Work instruction: Starting at the line that has "прочной и шелковистой." and stopping after the line that has "Дорогая вещь проектируется", reproduce the listing below exactly; omit everything else.

Provided records:
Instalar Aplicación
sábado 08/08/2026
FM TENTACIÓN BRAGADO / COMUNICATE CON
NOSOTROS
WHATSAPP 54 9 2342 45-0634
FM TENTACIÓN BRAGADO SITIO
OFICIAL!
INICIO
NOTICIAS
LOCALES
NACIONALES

--

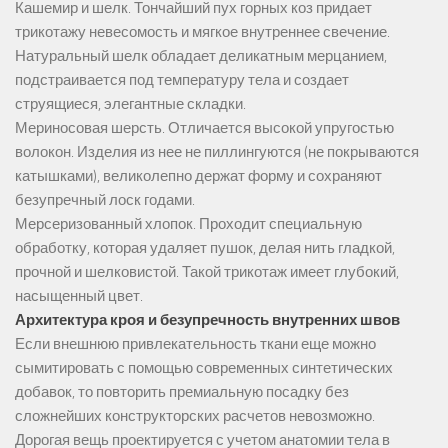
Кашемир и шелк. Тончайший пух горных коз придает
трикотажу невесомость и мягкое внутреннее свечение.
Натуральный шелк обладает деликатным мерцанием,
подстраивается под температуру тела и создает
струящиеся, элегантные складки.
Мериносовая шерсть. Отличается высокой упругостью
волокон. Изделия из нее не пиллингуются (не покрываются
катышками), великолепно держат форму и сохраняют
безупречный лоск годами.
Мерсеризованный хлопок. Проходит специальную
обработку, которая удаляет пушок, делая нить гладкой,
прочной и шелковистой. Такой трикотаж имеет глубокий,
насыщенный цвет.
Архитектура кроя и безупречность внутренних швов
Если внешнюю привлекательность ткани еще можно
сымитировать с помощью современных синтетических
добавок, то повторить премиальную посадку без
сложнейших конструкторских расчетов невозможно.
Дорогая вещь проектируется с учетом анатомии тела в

Your response:
прочной и шелковистой. Такой трикотаж имеет глубокий,
насыщенный цвет.
Архитектура кроя и безупречность внутренних швов
Если внешнюю привлекательность ткани еще можно
сымитировать с помощью современных синтетических
добавок, то повторить премиальную посадку без
сложнейших конструкторских расчетов невозможно.
Дорогая вещь проектируется с учетом анатомии тела в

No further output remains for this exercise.